SFDANCEWORKS’ Season 8 opened at Z Space with a world premiere by JA Collective, a Bay Area premiere by Yue Yin, and another local debut by prodigy choreographer Emma Portner. With this dynamic program, SFDW continues its streak of compelling, forward-thinking seasons—each one building on the last—making its productions a must-see event in the Bay Area dance calendar. This cutting-edge lineup reflects the discerning eye and curatorial intuition of Artistic Director Dana Genshaft, who consistently brings together a mix of notable choreographers, exceptional dancers, and works of substance.
In Yue Yin’s A Measurable Existence, JA’Moon Jones and Nat Wilson made commanding debuts with SFDW. Clad in Christine Darch’s sheer, dreamy pant outfits and immersed in Rutger Zuydervelt’s thunderous, tribal-techno soundscape, the duo moved through a charged atmosphere. Jones and Wilson, fluid and undulating, seemed like two sides of the same magnetic force—Jones with a billowing afro, Wilson with a Bowie-esque mullet. Their sensual chemistry and extreme flexibility allowed them to drop into full splits from mid-air, as if falling from the sky. At one point, Asami Morita’s lighting design mirrored this descent: two stage lights dropped and then jerked into place, hanging like orange meteors above the dancers’ heads. This visual eruption redirected the dancers’ focus upward, prompting a vigorous shift in the choreography.
A Measurable Existence evokes the energetic dance of atoms and the gliding, repelling life of amoebas. Despite the lyrical complexity of the choreography and the intimate physicality between Jones and Wilson, an impersonal quality lingered in their relationship, suggesting the detached beauty of molecular interaction.
JA Collective’s Everything Happens Later is both an urbane achievement and an urban scenario—commuters on a subway. Five dancers bounce, jerk, and sway with the bone-rattling rhythm of transit, gripping imaginary overhead grab rails or holding onto vertical poles beside them, with their backs turned to the audience. The brilliance of the piece lies in its understated narrative and movement, driven by Mangiaracino’s soundscape of train clatter, ticket machines, and clanging railway crossing rhythms. It’s effortlessly comical—a slice of everyday life that urban dwellers know intimately but rarely examine.

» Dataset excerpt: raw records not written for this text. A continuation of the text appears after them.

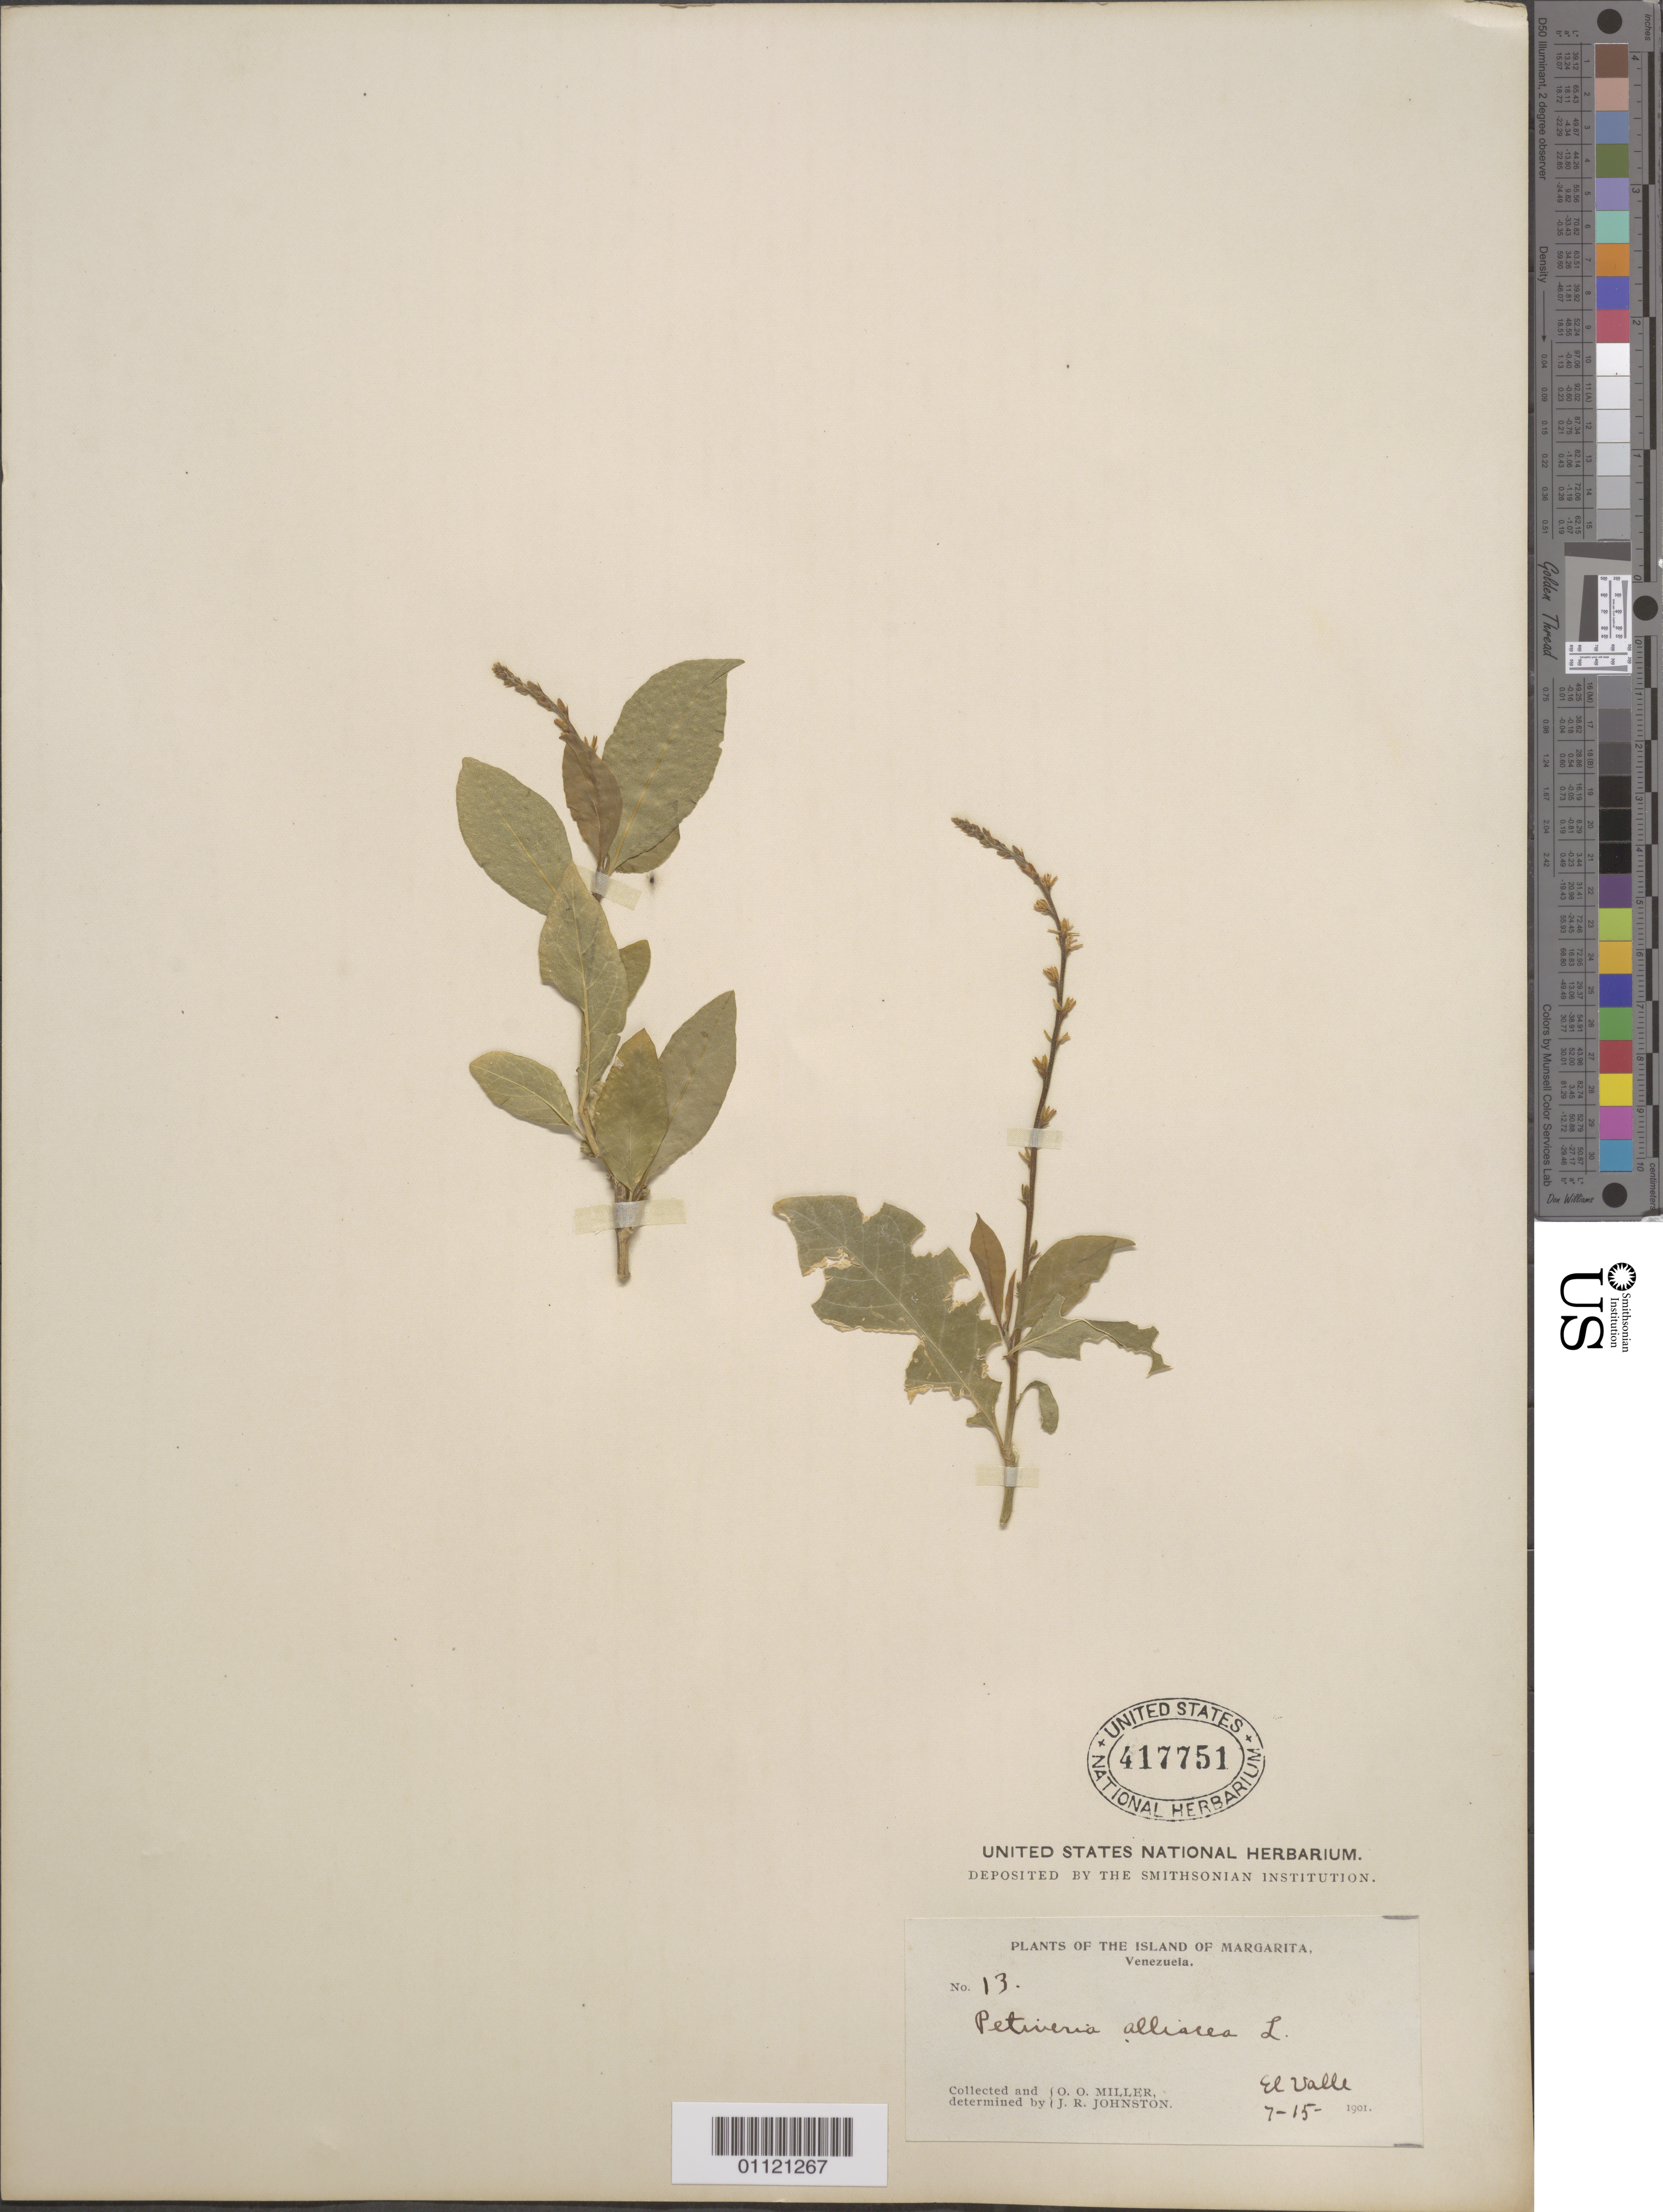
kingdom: Plantae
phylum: Tracheophyta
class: Magnoliopsida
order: Caryophyllales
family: Phytolaccaceae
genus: Petiveria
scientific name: Petiveria alliacea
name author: L.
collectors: O. O. Miller & J. Johnston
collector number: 13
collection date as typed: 15 Jul 1901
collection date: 1901-07-15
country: Venezuela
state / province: Nueva Esparta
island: Margarita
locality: El Valle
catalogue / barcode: US 417751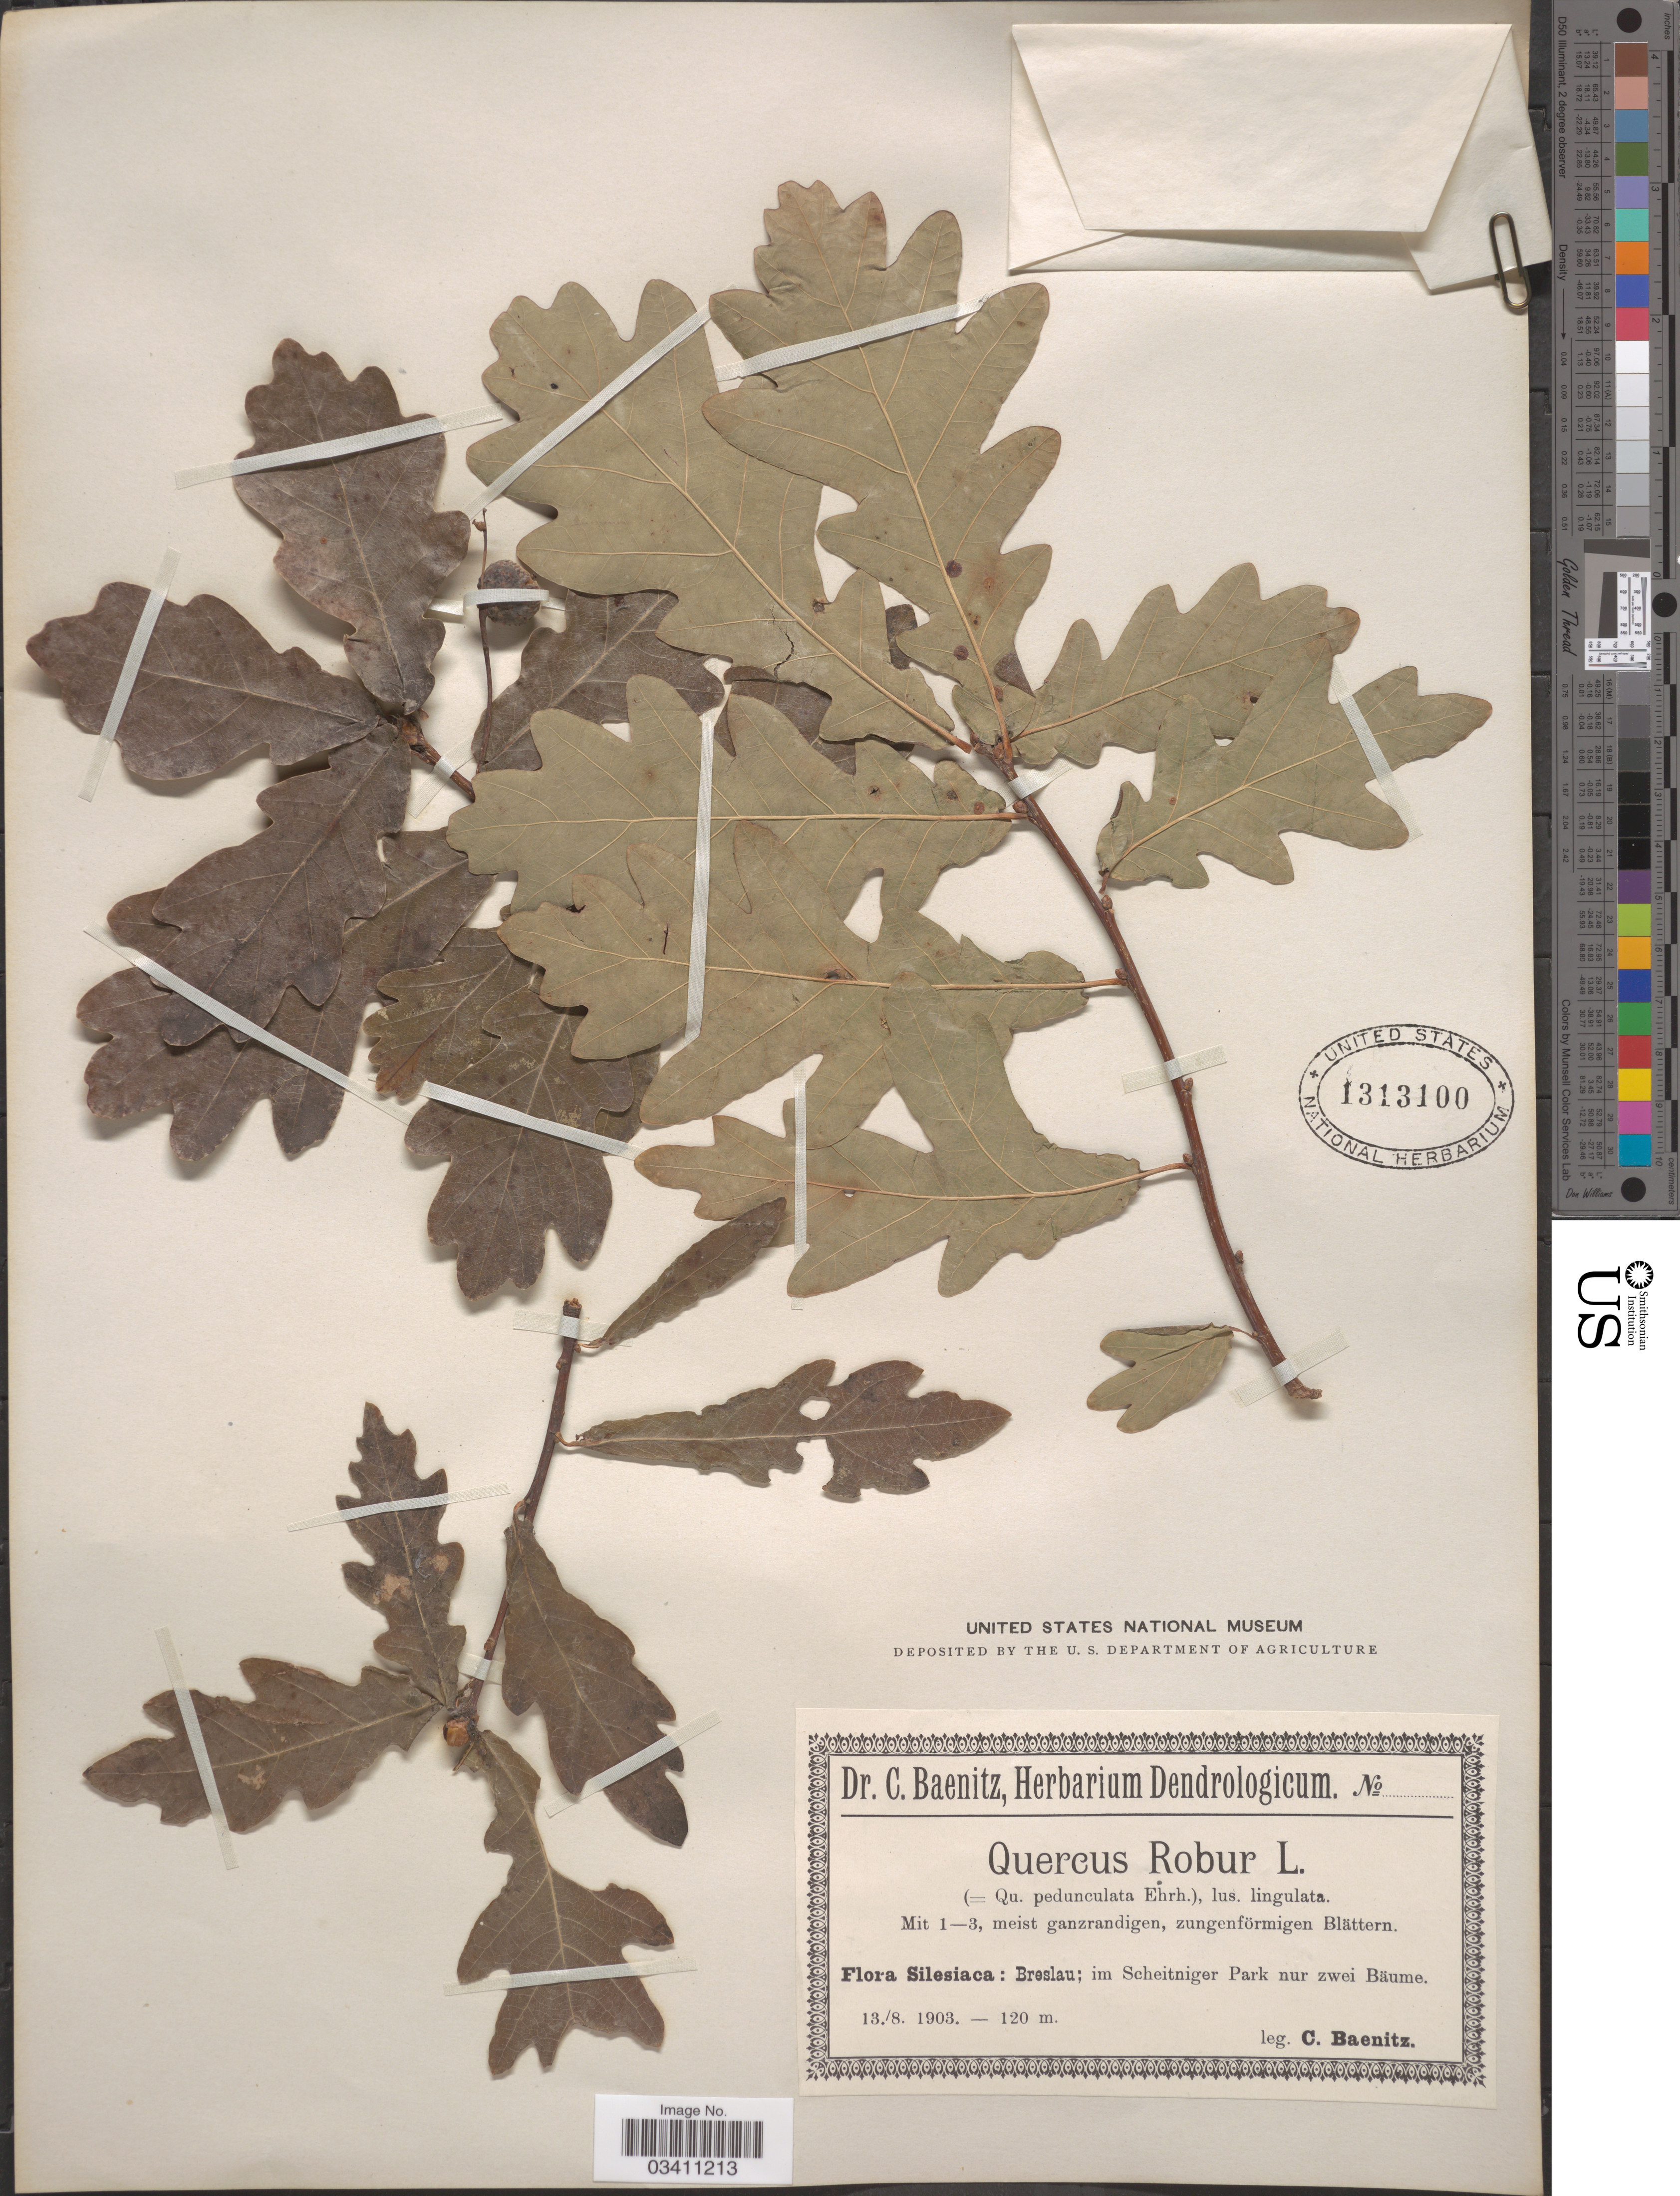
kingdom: Plantae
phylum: Tracheophyta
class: Magnoliopsida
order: Fagales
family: Fagaceae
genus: Quercus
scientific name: Quercus robur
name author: L.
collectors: C. G. Baenitz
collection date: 1903-08-13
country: Poland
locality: Silesiaca: Breslau; im Scheitniger Park nur zwei Bäume.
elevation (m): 120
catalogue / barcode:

The five dancers—Sarah Chou, Emily Hansel, Riley O’Flynn, Ja’Moon Jones, and Lani Yamanaka—embodied the diversity and fleeting intimacy of public transit. Each dancer is immersed in their own internal world, whether lost in thought or tuning out with headphones. At one point, dancers became human turnstiles, using elbows as levers, before transitioning into a sultry duet set to jazzy music. The piece ends with the commuters returning to their original positions, again facing upstage, as Lani Yamanaka—whose fluidity and precision were consistently mesmerizing—continues to dance, absorbed in the rhythm of her own universe. Everything Happens Later is a jolting, sharply paced, atmospheric perfection.
Choreographer Emma Portner danced her duet, “elephant,” with Brett Conway on opening night but was unable to do so for the next two performances. The piece is based on her experience with Trigeminal Neuralgia, a condition that causes “debilitating episodes beyond description.” Portner created “elephant” to explore whether a dance could exist that “doesn’t hurt.” Sadly, for her, it cannot.
Yet “elephant” stands powerfully on its own. It embodies the tension between resistance and surrender, the desperate attempts to coexist with an uninvited guest—pain. Much of the choreography unfolds while seated, with the dancers intertwined in a position reminiscent of the tantric “Yab Yum”—a face-to-face confrontation with the elephant in the room. There is no running away, no turning back—both partners shirtless, exposed, raw… vulnerable. Arms intertwined, looping, pushing, pulling, then surrendering, accepting before resisting, fighting—again and again.
For the second and third performances, Emily Hansel stepped in for Portner, bringing a different but equally compelling dimension to the piece. With her buzzed hair and androgynous presence, Hansel initially appeared male from behind, adding a gender ambiguity, and an additional layer of complexity to the work. Hansel, an exceptional dancer with the emotional intensity the piece demands, performed as if the choreography had been made for her.
SFDANCEWORKS’ Season 8 pushes the boundaries of contemporary dance, offering intricate, fast-paced movement sequences where loops, entanglements, and disruptions become portals to new forms of energetic expression. With each season, SFDW reaffirms its place at the forefront of innovation, emotion, and artistry.